Starting with version 3.0.118, WinStars uses tessellation to improve the rendering of planetary surfaces. This technique, introduced with the OpenGL 4.0 standard, adds a large number of triangles to an object, making its appearance more complex. Until now, WinStars simulated the relief of a planet by playing with shadows and trompe-l’œil perspectives. The textures modified by occlusion mapping were then applied to simple geometric shapes (composed of about ten triangles in general).
The occlusion mapping technique plays with shadows and lights to simulate roughness on the surface of an object.
Here, wireframe rendering has been enabled. In reality, the surface remains very simple geometrically.
Thanks to tessellation, the number of polygons used to represent an object’s details increases considerably. Hollows and bumps are now represented in three dimensions and are no longer merely simulated.
The much more complex mesh of the surface is visible in wireframe mode.

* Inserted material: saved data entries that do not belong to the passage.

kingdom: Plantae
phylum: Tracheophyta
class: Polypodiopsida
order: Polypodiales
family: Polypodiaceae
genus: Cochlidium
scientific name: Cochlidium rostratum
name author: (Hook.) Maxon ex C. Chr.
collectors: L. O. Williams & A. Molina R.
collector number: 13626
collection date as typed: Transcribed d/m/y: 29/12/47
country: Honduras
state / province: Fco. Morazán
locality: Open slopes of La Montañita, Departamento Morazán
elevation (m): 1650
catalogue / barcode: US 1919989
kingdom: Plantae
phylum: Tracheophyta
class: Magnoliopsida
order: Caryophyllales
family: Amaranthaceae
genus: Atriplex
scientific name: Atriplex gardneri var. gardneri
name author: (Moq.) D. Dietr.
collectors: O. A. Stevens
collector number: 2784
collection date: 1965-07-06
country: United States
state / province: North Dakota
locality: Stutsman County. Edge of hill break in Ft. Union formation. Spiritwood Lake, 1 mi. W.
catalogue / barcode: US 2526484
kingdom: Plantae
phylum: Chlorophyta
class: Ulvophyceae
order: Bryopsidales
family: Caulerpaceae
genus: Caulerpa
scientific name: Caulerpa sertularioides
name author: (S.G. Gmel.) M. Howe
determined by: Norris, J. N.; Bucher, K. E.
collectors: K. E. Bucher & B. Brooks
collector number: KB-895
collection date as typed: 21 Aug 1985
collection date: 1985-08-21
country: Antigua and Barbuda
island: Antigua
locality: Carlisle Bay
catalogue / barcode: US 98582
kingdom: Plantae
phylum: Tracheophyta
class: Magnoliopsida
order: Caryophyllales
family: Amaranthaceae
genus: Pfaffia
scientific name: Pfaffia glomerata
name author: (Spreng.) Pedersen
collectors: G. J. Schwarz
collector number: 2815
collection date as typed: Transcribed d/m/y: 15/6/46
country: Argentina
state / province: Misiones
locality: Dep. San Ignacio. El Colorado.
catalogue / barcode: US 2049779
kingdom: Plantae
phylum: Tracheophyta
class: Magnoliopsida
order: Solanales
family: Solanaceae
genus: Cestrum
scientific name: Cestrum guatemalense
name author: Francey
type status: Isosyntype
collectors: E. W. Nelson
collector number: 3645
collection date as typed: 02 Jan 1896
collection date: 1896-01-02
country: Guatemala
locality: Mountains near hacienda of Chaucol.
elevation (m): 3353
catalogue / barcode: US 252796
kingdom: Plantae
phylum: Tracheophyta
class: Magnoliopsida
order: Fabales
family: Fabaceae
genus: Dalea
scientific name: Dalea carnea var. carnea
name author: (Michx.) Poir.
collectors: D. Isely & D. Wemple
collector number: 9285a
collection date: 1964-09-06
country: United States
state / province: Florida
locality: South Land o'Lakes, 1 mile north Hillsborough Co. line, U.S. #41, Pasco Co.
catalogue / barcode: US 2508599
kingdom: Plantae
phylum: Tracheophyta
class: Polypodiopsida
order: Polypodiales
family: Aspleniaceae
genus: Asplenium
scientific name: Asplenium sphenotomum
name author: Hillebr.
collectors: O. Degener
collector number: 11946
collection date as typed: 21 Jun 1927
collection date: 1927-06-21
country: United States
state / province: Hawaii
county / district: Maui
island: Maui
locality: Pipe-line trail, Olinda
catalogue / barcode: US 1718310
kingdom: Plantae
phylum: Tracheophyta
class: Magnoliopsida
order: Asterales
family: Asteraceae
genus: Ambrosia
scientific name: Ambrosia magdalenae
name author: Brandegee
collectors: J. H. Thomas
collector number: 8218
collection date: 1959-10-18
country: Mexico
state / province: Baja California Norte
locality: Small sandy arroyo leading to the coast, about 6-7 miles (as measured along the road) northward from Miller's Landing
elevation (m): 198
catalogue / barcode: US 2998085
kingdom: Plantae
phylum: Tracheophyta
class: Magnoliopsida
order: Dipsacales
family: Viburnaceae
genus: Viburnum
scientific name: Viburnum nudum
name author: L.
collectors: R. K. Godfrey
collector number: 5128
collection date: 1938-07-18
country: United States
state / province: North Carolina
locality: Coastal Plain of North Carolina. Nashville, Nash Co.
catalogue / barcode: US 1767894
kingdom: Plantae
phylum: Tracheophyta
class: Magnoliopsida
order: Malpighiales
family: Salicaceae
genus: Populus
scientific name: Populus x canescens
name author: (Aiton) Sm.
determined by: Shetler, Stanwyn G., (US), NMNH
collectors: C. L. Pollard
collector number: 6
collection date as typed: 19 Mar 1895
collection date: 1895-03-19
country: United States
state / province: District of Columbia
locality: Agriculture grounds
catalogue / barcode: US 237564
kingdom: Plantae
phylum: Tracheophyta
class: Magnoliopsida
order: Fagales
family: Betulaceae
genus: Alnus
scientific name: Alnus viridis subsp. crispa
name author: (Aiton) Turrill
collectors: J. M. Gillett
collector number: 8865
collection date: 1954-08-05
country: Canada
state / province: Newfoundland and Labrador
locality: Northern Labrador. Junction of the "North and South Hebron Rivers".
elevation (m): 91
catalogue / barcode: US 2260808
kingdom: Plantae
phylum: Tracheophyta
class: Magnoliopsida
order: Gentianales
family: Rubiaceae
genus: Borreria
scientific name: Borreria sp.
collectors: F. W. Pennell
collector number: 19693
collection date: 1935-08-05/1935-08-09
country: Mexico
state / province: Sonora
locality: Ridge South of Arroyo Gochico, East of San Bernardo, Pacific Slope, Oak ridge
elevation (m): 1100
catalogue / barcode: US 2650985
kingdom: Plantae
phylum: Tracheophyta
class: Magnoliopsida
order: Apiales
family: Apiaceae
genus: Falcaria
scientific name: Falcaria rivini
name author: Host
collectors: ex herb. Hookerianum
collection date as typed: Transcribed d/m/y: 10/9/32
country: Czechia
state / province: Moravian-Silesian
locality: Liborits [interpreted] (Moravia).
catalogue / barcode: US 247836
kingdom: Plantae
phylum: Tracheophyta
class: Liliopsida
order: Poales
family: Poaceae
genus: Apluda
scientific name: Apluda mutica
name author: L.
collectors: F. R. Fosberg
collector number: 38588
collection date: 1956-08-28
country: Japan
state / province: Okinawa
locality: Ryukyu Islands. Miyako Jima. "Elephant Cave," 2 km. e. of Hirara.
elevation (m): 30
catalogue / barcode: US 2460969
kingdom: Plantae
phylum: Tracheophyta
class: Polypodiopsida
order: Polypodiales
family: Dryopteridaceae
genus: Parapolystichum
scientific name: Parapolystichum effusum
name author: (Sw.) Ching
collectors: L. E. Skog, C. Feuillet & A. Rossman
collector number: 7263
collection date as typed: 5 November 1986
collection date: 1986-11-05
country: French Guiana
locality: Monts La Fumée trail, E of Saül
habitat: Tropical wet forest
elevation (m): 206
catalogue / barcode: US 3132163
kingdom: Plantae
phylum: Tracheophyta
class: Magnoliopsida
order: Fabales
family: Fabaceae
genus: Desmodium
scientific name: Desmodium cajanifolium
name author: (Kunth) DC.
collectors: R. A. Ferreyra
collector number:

The triangles here are counted by the thousands.
The advantage of tessellation lies in the fact that the addition of these new triangles is carried out internally by the graphics processor during rendering.
There is therefore no problem of bandwidth reduction between the CPU and GPU during the geometric complexification phase. Since this technique is highly optimized, its impact on the software’s fluidity is limited.
This Gamoniac video explains the benefits of this technique in the video game industry:
Tessellation is enabled for Mars and the Moon and currently only works with desktop versions (Linux, MacOS, and Windows). The rendering of Mars’ surface is not as good as the Moon’s due to the significantly lower texture quality. I am searching for better textures to provide a similar rendering.